The second condition may be more difficult to monitor. Parties must be constantly cognizant of the relevant processing activities covered by their use of the EU SCCs and be aware of any changes to the processing activities. For example, if more personal data is suddenly transferred than previously covered by the EU SCCs this a change to the relevant processing activities and the transfer can no longer take place in a data protection compliant manner using the existing contract. An update to the IDTA and Addendum is required.
Companies must also ensure that reliance on the EU SCCs will ensure the transfer is subject to appropriate safeguards. This essentially requires the parties to continually review, and if necessary update, the technical and organisational measures agreed under the EU SCCs to ensure the personal data is adequately protected.
Again, a constant monitoring is required to ensure that the level of data security is maintained.
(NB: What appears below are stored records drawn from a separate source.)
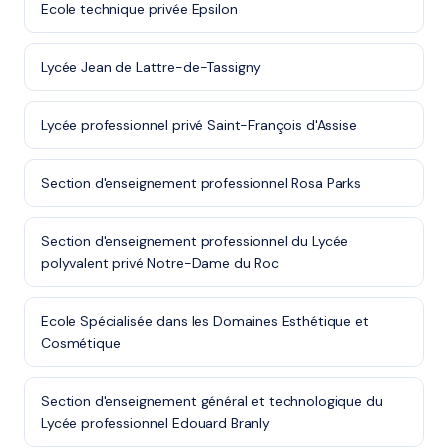
Ecole technique privée Epsilon
Lycée Jean de Lattre-de-Tassigny
Lycée professionnel privé Saint-François d'Assise
Section d'enseignement professionnel Rosa Parks
Section d'enseignement professionnel du Lycée
polyvalent privé Notre-Dame du Roc
Ecole Spécialisée dans les Domaines Esthétique et
Cosmétique
Section d'enseignement général et technologique du
Lycée professionnel Edouard Branly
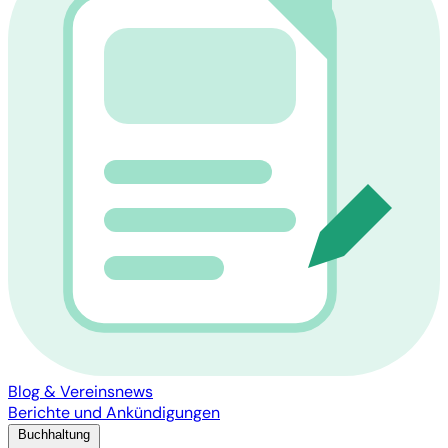
Blog & Vereinsnews
Berichte und Ankündigungen
Buchhaltung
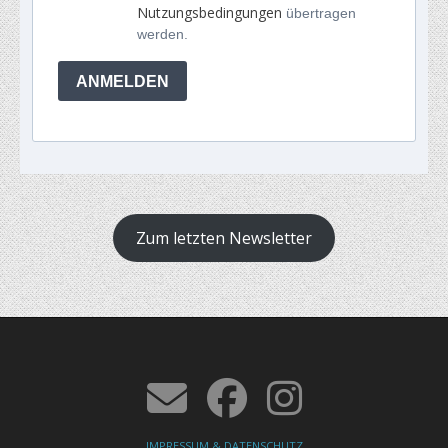
Nutzungsbedingungen
übertragen
werden.
ANMELDEN
Zum letzten Newsletter
IMPRESSUM & DATENSCHUTZ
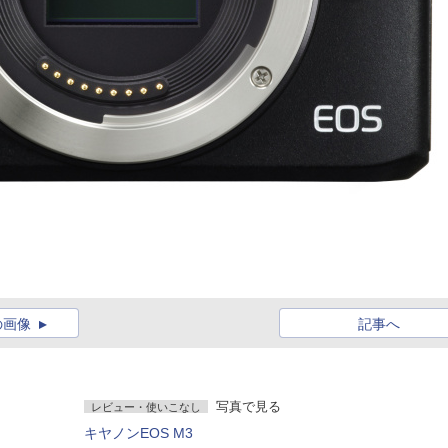
の画像
記事へ
写真で見る
レビュー・使いこなし
キヤノンEOS M3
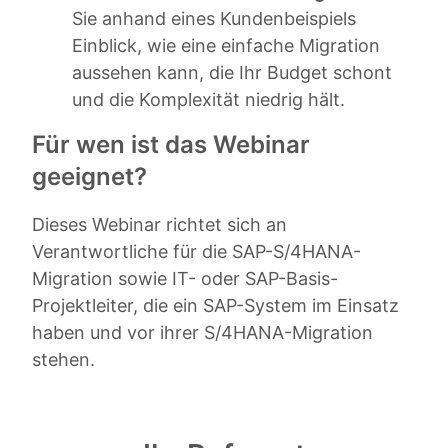
Sie anhand eines Kundenbeispiels
Einblick, wie eine einfache Migration
aussehen kann, die Ihr Budget schont
und die Komplexität niedrig hält.
Für wen ist das Webinar
geeignet?
Dieses Webinar richtet sich an
Verantwortliche für die SAP-S/4HANA-
Migration sowie IT- oder SAP-Basis-
Projektleiter, die ein SAP-System im Einsatz
haben und vor ihrer S/4HANA-Migration
stehen.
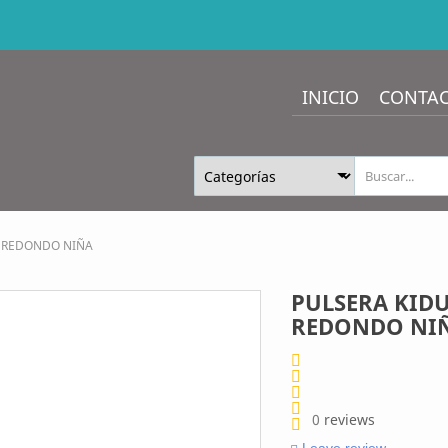
INICIO
CONTA
E REDONDO NIÑA
PULSERA KID
REDONDO NI
0
reviews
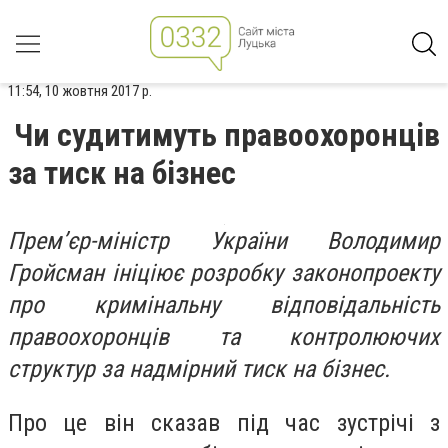
11:54, 10 жовтня 2017 р.
Чи судитимуть правоохоронців
за тиск на бізнес
Прем’єр-міністр України Володимир
Гройсман ініціює розробку законопроекту
про кримінальну відповідальність
правоохоронців та контролюючих
структур за надмірний тиск на бізнес.
Про це він сказав під час зустрічі з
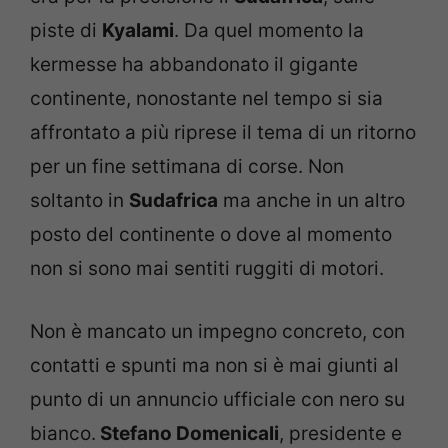
piste di
Kyalami
. Da quel momento la
kermesse ha abbandonato il gigante
continente, nonostante nel tempo si sia
affrontato a più riprese il tema di un ritorno
per un fine settimana di corse. Non
soltanto in
Sudafrica
ma anche in un altro
posto del continente o dove al momento
non si sono mai sentiti ruggiti di motori.
Non è mancato un impegno concreto, con
contatti e spunti ma non si è mai giunti al
punto di un annuncio ufficiale con nero su
bianco.
Stefano Domenicali
, presidente e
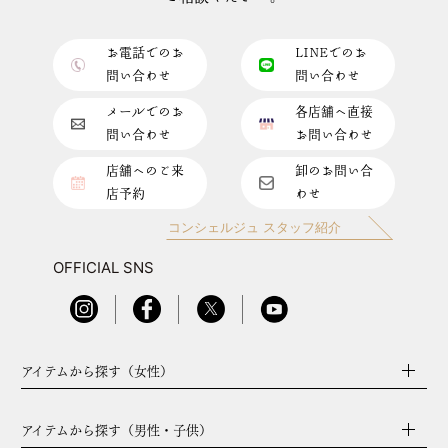
お電話でのお
LINEでのお
問い合わせ
問い合わせ
メールでのお
各店舗へ直接
問い合わせ
お問い合わせ
店舗へのご来
卸のお問い合
店予約
わせ
コンシェルジュ スタッフ紹介
OFFICIAL SNS
アイテムから探す（女性）
アイテムから探す（男性・子供）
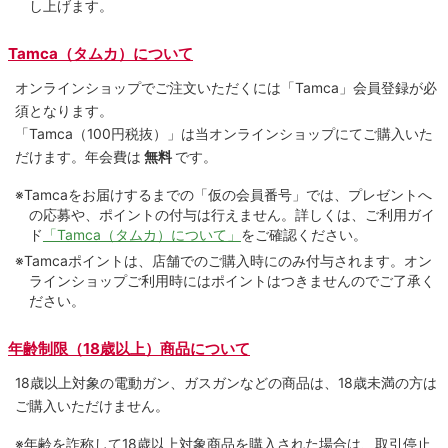
し上げます。
Tamca（タムカ）について
オンラインショップでご注⽂いただくには「Tamca」会員登録が必
須となります。
「Tamca
（100円税抜）
」は当オンラインショップにてご購⼊いた
だけます。
年会費は
無料
です。
※Tamcaをお届けするまでの「仮の会員番号」では、プレゼントへ
の応募や、ポイントの付与は⾏えません。詳しくは、ご利⽤ガイ
ド
「Tamca（タムカ）について」
をご確認ください。
※Tamcaポイントは、店舗でのご購⼊時にのみ付与されます。オン
ラインショップご利用時にはポイントはつきませんのでご了承く
ださい。
年齢制限（18歳以上）商品について
18歳以上対象の電動ガン、ガスガンなどの商品は、18歳未満の方は
ご購入いただけません。
※年齢を詐称して18歳以上対象商品を購入された場合は、取引停止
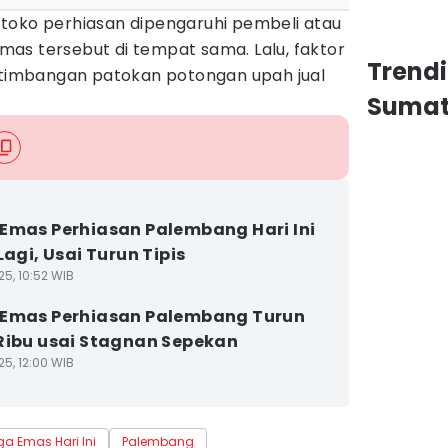
toko perhiasan dipengaruhi pembeli atau
as tersebut di tempat sama. Lalu, faktor
Trend
ertimbangan patokan potongan upah jual
Sumat
Emas Perhiasan Palembang Hari Ini
Lagi, Usai Turun Tipis
25, 10:52 WIB
Emas Perhiasan Palembang Turun
Ribu usai Stagnan Sepekan
25, 12:00 WIB
ga Emas Hari Ini
Palembang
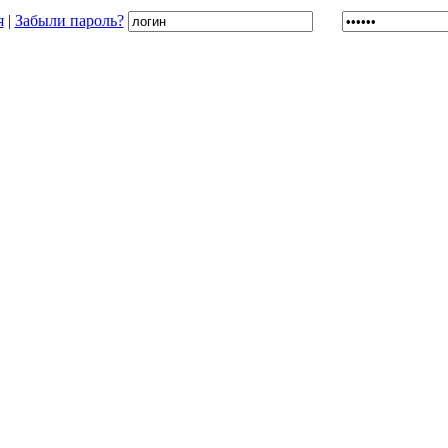
я
|
Забыли пароль?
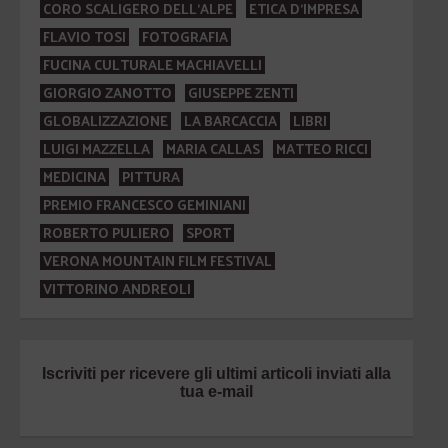
CORO SCALIGERO DELL'ALPE
ETICA D'IMPRESA
FLAVIO TOSI
FOTOGRAFIA
FUCINA CULTURALE MACHIAVELLI
GIORGIO ZANOTTO
GIUSEPPE ZENTI
GLOBALIZZAZIONE
LA BARCACCIA
LIBRI
LUIGI MAZZELLA
MARIA CALLAS
MATTEO RICCI
MEDICINA
PITTURA
PREMIO FRANCESCO GEMINIANI
ROBERTO PULIERO
SPORT
VERONA MOUNTAIN FILM FESTIVAL
VITTORINO ANDREOLI
Iscriviti per ricevere gli ultimi articoli inviati alla
tua e-mail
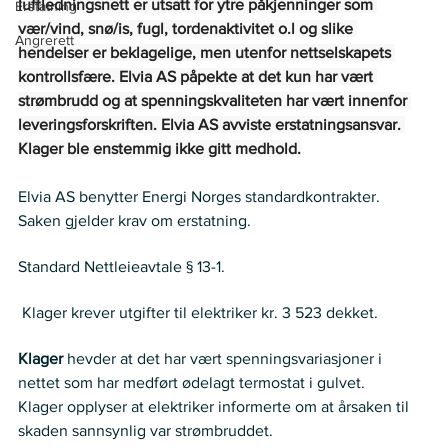
luftledningsnett er utsatt for ytre påkjenninger som 
Erstatning
vær/vind, snø/is, fugl, tordenaktivitet o.l og slike 
Angrerett
hendelser er beklagelige, men utenfor nettselskapets 
kontrollsfære. Elvia AS påpekte at det kun har vært 
strømbrudd og at spenningskvaliteten har vært innenfor 
leveringsforskriften. Elvia AS avviste erstatningsansvar. 
Klager ble enstemmig ikke gitt medhold.
Elvia AS benytter Energi Norges standardkontrakter.  
Saken gjelder krav om erstatning. 
Regelverk
Standard Nettleieavtale § 13-1. 
Krav
 Klager krever utgifter til elektriker kr. 3 523 dekket.  
Partenes anførsler
Klager
 hevder at det har vært spenningsvariasjoner i 
nettet som har medført ødelagt termostat i gulvet. 
Klager opplyser at elektriker informerte om at årsaken til 
skaden sannsynlig var strømbruddet.  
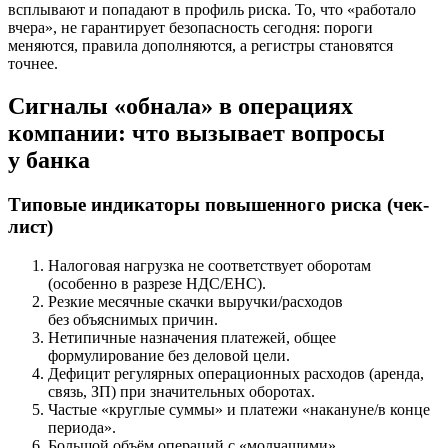
всплывают и попадают в профиль риска. То, что «работало
вчера», не гарантирует безопасность сегодня: пороги
меняются, правила дополняются, а регистры становятся
точнее.
Сигналы «обнала» в операциях
компании: что вызывает вопросы
у банка
Типовые индикаторы повышенного риска (чек-
лист)
Налоговая нагрузка не соответствует оборотам
(особенно в разрезе НДС/ЕНС).
Резкие месячные скачки выручки/расходов
без объяснимых причин.
Нетипичные назначения платежей, общее
формулирование без деловой цели.
Дефицит регулярных операционных расходов (аренда,
связь, ЗП) при значительных оборотах.
Частые «круглые суммы» и платежи «накануне/в конце
периода».
Большой объём операций с «молчащими»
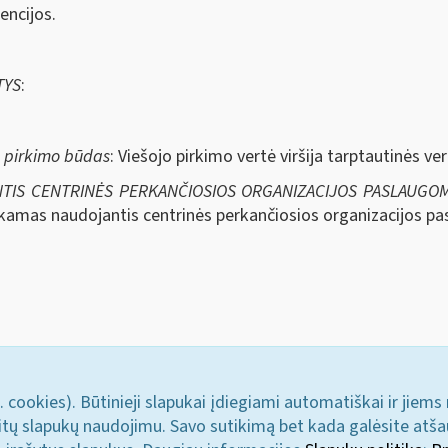
ncijos.
TYS
:
s pirkimo būdas
: Viešojo pirkimo vertė viršija tarptautinės ve
NTIS CENTRINĖS PERKANČIOSIOS ORGANIZACIJOS PASLAUGOM
liekamas naudojantis centrinės perkančiosios organizacijos p
. cookies). Būtinieji slapukai įdiegiami automatiškai ir jiems
u kitų slapukų naudojimu. Savo sutikimą bet kada galėsite atš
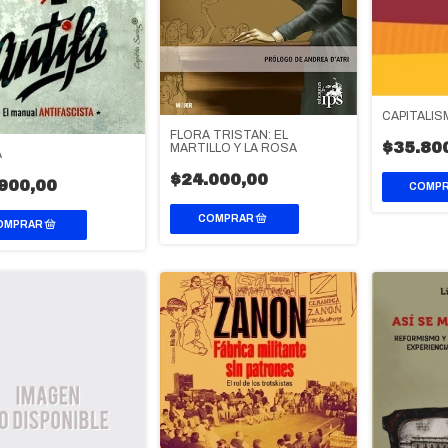
CAPITALIS
FLORA TRISTAN: EL
$35.80
MARTILLO Y LA ROSA
A
$24.000,00
900,00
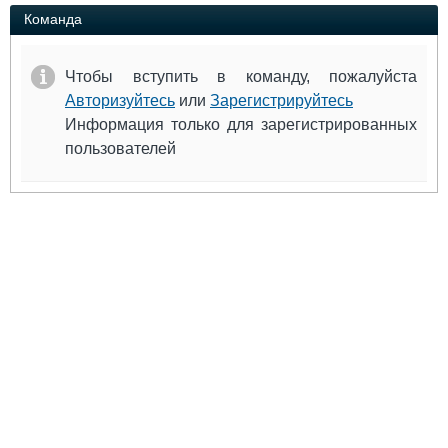
Выставки и семинары
Галерея флота
Команда
Личности
Форум
Словарь
Отзывы
Чтобы вступить в команду, пожалуйста
Все службы
Авторизуйтесь
или
Зарегистрируйтесь
Информация только для зарегистрированных
пользователей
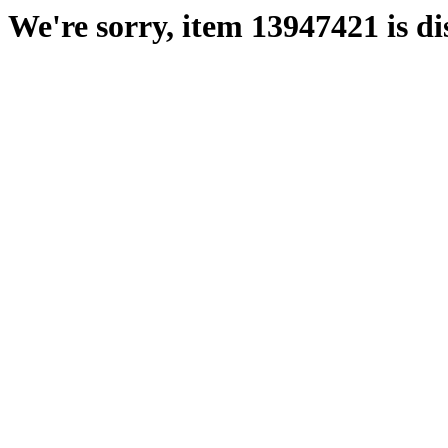
We're sorry, item 13947421 is di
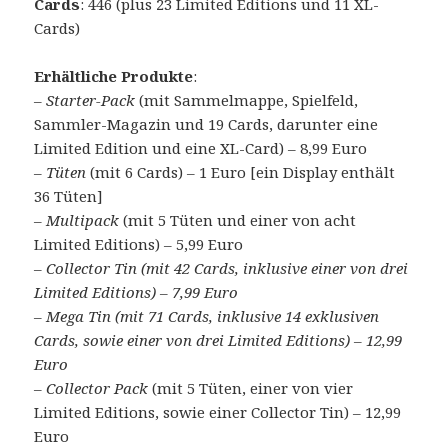
Cards
: 446 (plus 23 Limited Editions und 11 XL-
Cards)
Erhältliche Produkte
:
–
Starter-Pack
(mit Sammelmappe, Spielfeld,
Sammler-Magazin und 19 Cards, darunter eine
Limited Edition und eine XL-Card) – 8,99 Euro
–
Tüten
(mit 6 Cards) – 1 Euro [ein Display enthält
36 Tüten]
–
Multipack
(mit 5 Tüten und einer von acht
Limited Editions) – 5,99 Euro
–
Collector Tin (mit 42 Cards, inklusive einer von drei
Limited Editions) – 7,99 Euro
–
Mega Tin (mit 71 Cards, inklusive 14 exklusiven
Cards, sowie einer von drei Limited Editions) – 12,99
Euro
–
Collector Pack
(mit 5 Tüten, einer von vier
Limited Editions, sowie einer Collector Tin) – 12,99
Euro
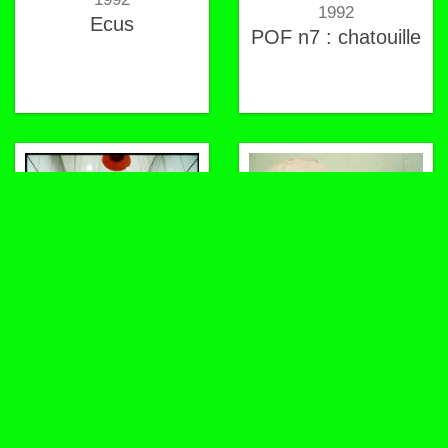
1992
Ecus
POF n7 : chatouille
1992
1992
Tête en chewing-
Prothèses
gum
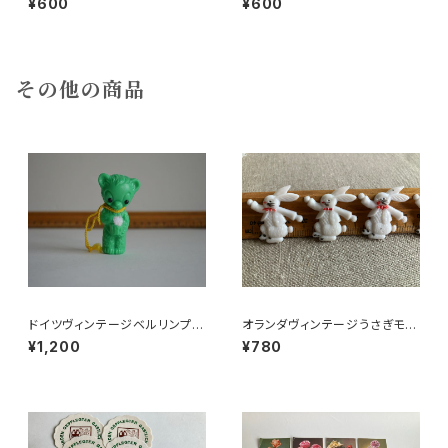
¥600
¥600
その他の商品
ドイツヴィンテージベルリンプラ
オランダヴィンテージうさぎモチ
ベア緑176
ーフプラパーツ30個セットb6
¥1,200
¥780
How to use the IDTA and the Addendum
The Information Commissioner´s Office (ICO) unfortunately has not yet published it´s promised “Clause by clause guidance to the IDTA and Addendum” or it’s “Guidance on how to use the IDTA”. We will continue to keep an eye out for these. For now the texts of the IDTA and Addendum are the only guides available. In terms of amendments for example they provide the following:
From the text of the IDTA itself it is clear though that the text of the clauses which require no input from the parties themselves, i.e. Part 4 the Mandatory Clauses, may not be changed, except for the following:
- For cross-referencing purposes or formatting changes;
- To delete non-applicable clauses. Yet the IDTA provides for the continued application of removed clauses if they have been removed incorrectly, including because a wrong selection is made. Thus, even deleted clauses may still bind parties;
- To nominate a lead Party if the IDTA operates as a multi-party agreement; or
- To update the IDTA to set out in writing any changes made to it by the ICO from time to time. Regardless of whether parties update their IDTA the changes the ICO makes to the approved IDTA will apply.
The Addendum provides that the parties may agree to amend the Addendum only to change the applicable law to refer to the laws and/or courts of Scotland or Northern Ireland, change the format by agreeing to the change in writing, or to update their Addendum to set out in writing any changes made to approved Addendum template by the ICO from time to time. Regardless of whether parties update their Addendum the changes the ICO makes to the approved Addendum will apply.
If one can draw parallels to the use of the new EU SCCs from 2021 for which the EU Commission has published an FAQ, then the IDTA and the Addendum may become a part of a broader commercial contract, e.g. as an annex to the Master Services Agreement, as long as the other contractual provisions do not contradict the IDTA or Addendum, either directly or indirectly, or prejudice the rights of data subjects. The EU Commission provides the following example:
“where the SCCs require the parties to inform each other or cooperate, the parties may agree on additional clauses that lay down how the communication/cooperation between the parties will take place in practice”.
A lot of work is ahead for UK companies in order for them to remain compliant with data protection regulations regarding restricted transfers or to achieve such compliance. While the Addendum and the IDTA are welcome additions from the ICO as they are tailored for the UK regulatory landscape instead of being inherited from the EU they are not implemented with minimal effort unfortunately.
Companies aiming to make the transition smoothly and with the least risk of a fine should seek the experience, knowledge and support of professionals who deal with this matter daily.